## Assignment:
Retype, exactly as they stand, the lines from the start of the data to the line that contains "Figure 6. Example 1: Output trajectories.", both ends included. Leave the pictures out.

## Entries supplied:
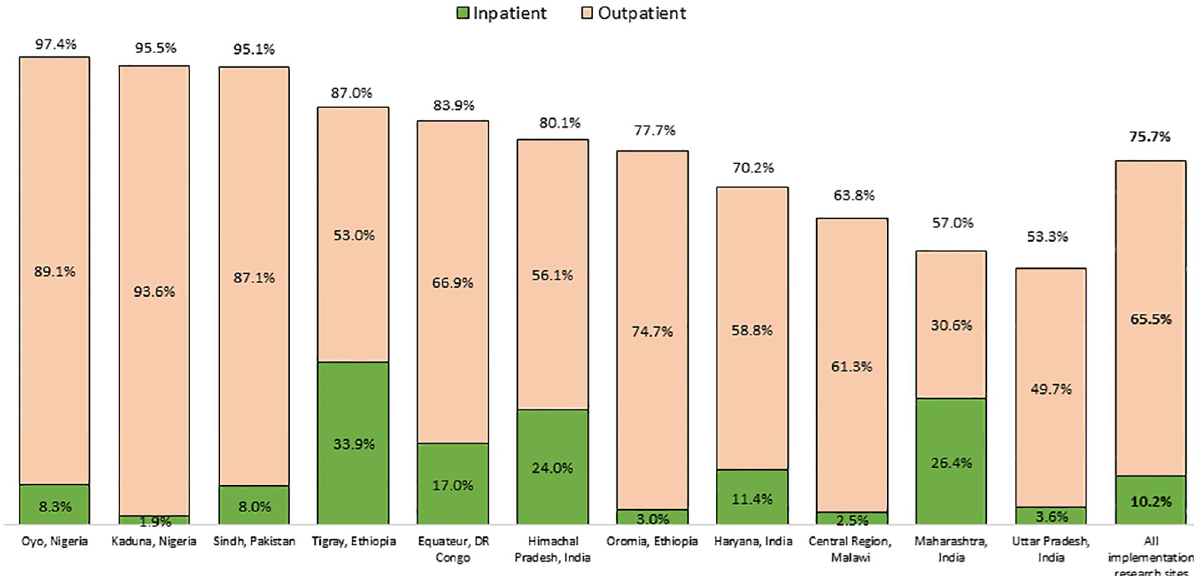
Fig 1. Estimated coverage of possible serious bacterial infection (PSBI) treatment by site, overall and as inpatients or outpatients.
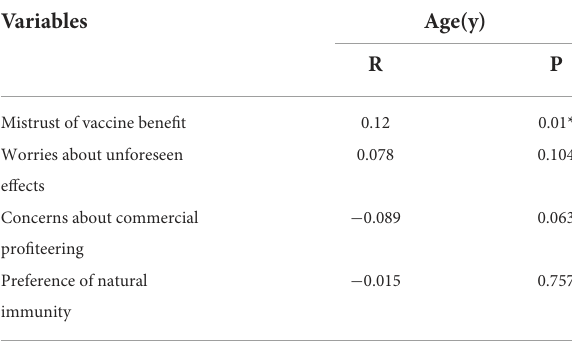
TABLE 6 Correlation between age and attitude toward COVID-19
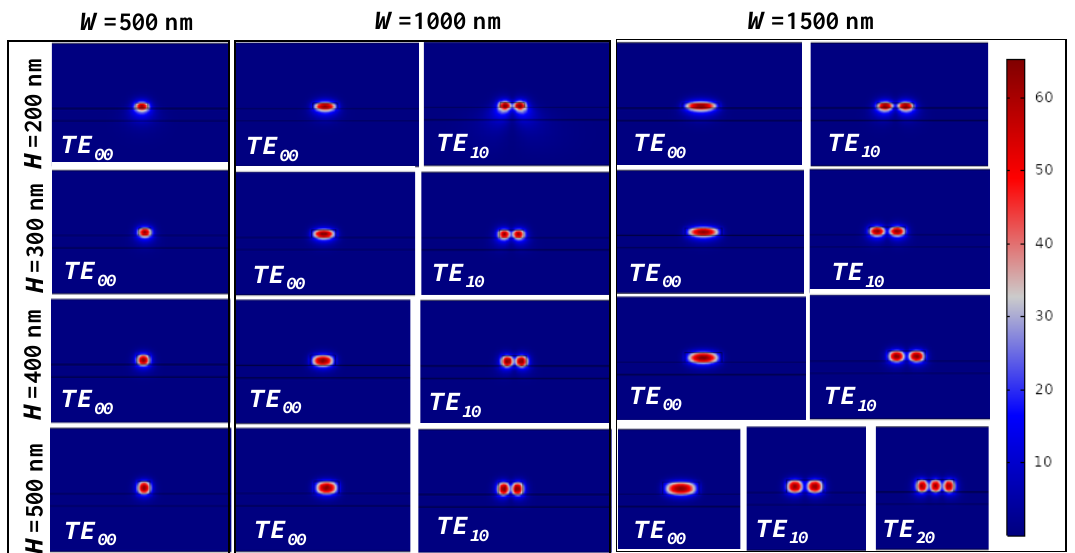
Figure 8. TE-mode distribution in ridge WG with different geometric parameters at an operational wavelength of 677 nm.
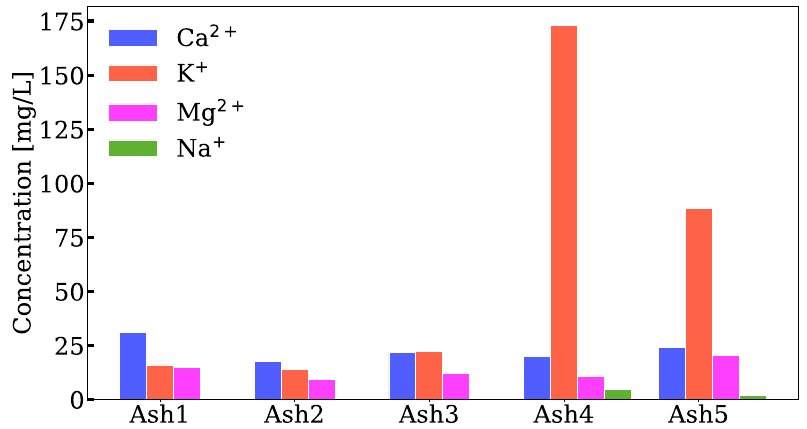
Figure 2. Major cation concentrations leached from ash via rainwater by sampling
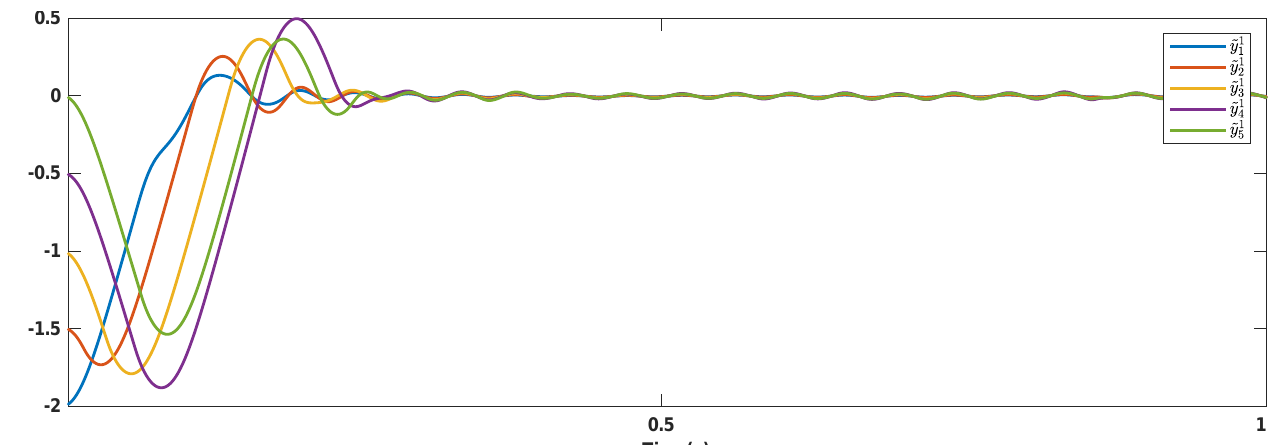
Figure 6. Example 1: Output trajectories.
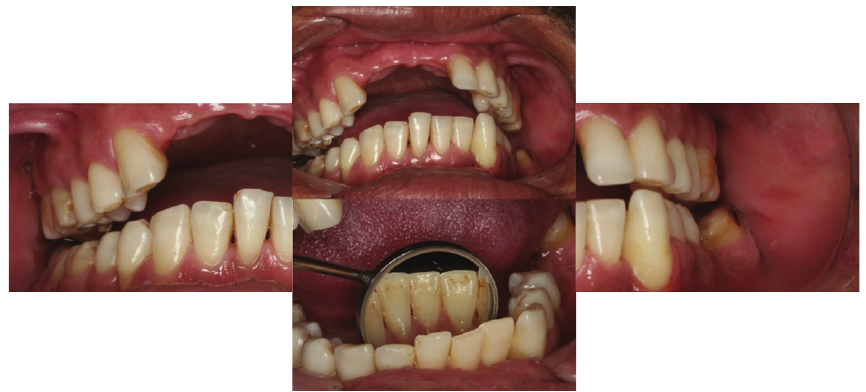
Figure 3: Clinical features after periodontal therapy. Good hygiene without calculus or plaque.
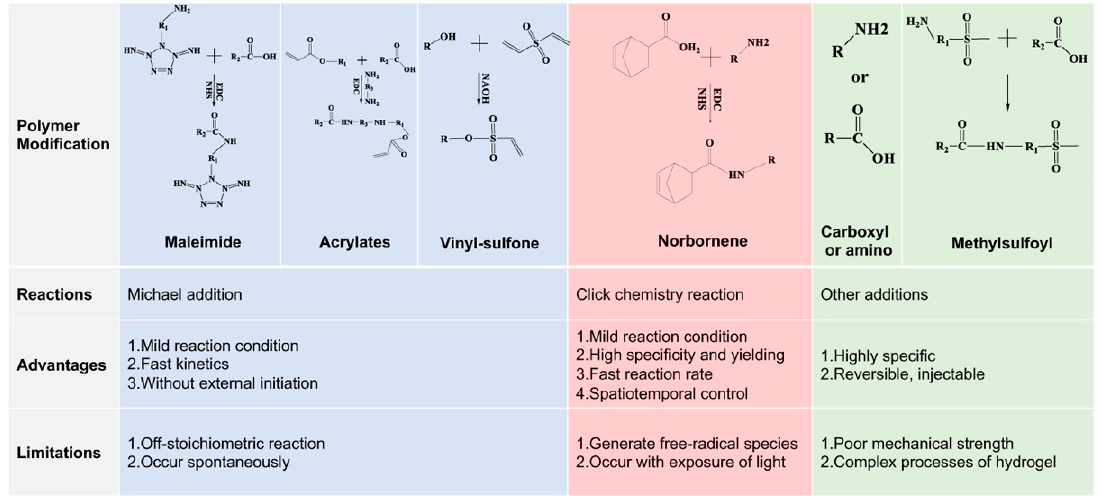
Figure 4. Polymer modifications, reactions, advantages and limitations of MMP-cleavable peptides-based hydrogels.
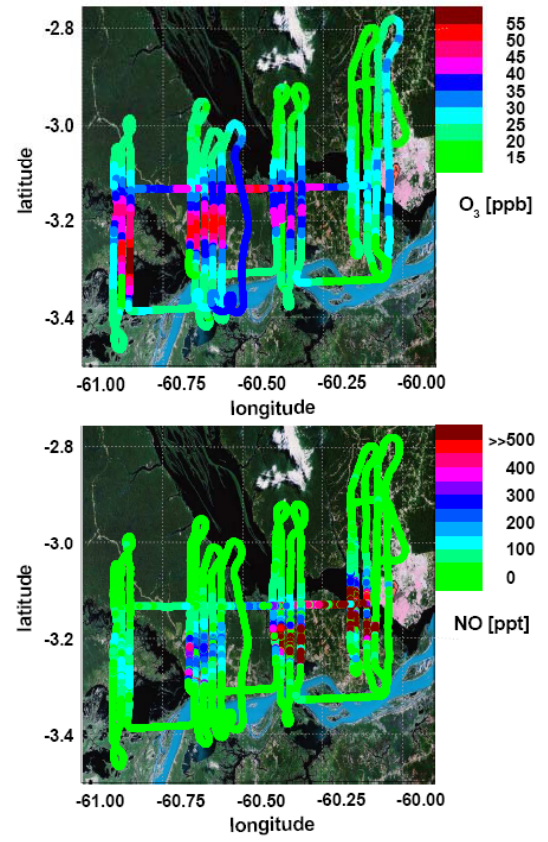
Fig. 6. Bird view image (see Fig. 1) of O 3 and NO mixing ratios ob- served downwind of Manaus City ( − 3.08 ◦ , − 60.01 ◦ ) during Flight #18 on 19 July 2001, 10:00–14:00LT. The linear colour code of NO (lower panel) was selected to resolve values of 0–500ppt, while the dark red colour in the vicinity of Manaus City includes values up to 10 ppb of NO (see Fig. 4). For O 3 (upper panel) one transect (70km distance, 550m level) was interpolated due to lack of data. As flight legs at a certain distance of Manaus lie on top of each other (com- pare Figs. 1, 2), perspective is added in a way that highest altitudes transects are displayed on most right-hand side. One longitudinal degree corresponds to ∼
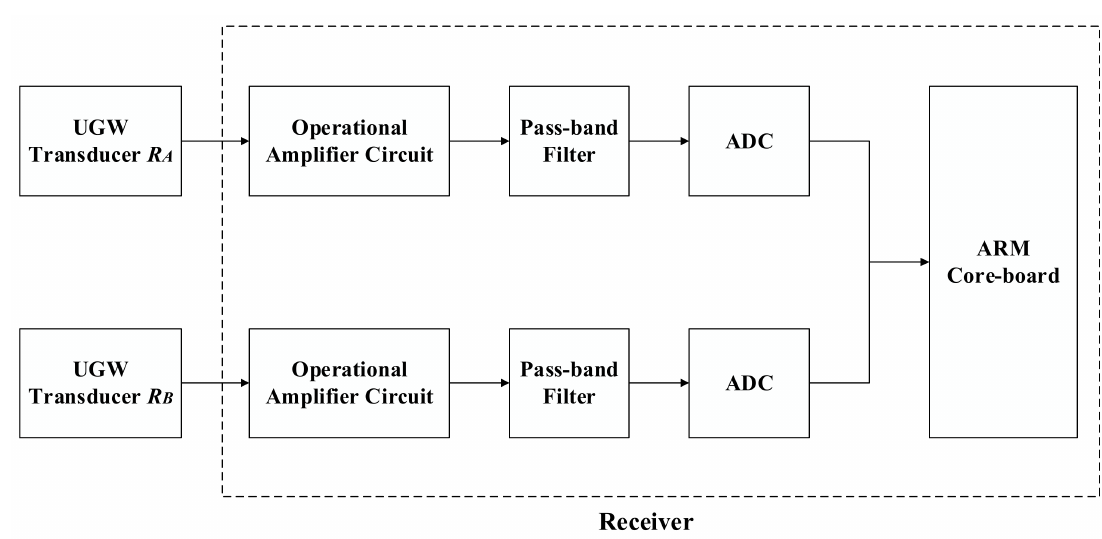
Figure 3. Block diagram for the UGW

## Exercise answer:
Fig 1. Estimated coverage of possible serious bacterial infection (PSBI) treatment by site, overall and as inpatients or outpatients.
TABLE 6 Correlation between age and attitude toward COVID-19
Figure 8. TE-mode distribution in ridge WG with different geometric parameters at an operational wavelength of 677 nm.
Figure 2. Major cation concentrations leached from ash via rainwater by sampling
Figure 6. Example 1: Output trajectories.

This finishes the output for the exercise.